> _DATA TO EXAMINE_
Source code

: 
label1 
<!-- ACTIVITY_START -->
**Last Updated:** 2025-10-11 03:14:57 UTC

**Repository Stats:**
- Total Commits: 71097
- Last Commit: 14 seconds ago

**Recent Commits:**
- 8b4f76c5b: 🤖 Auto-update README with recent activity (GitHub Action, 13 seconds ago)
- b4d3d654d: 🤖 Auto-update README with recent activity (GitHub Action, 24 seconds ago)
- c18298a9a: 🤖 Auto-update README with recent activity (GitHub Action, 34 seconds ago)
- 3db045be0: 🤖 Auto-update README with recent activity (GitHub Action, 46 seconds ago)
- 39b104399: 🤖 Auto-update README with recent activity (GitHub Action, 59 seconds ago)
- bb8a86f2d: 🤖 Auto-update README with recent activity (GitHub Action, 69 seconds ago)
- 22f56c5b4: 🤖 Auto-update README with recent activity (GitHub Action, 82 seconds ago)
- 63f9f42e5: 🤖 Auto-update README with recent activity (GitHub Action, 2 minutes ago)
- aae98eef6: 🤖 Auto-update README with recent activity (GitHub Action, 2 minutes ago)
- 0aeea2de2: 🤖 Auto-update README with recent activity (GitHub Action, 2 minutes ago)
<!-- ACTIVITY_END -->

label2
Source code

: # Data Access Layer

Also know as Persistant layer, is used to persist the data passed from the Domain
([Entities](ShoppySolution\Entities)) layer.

> _PROBLEM STATEMENT_
Among the entries above, how many lines include the word "minutes"? Reply with the number only.

> _TASK SOLUTION_
3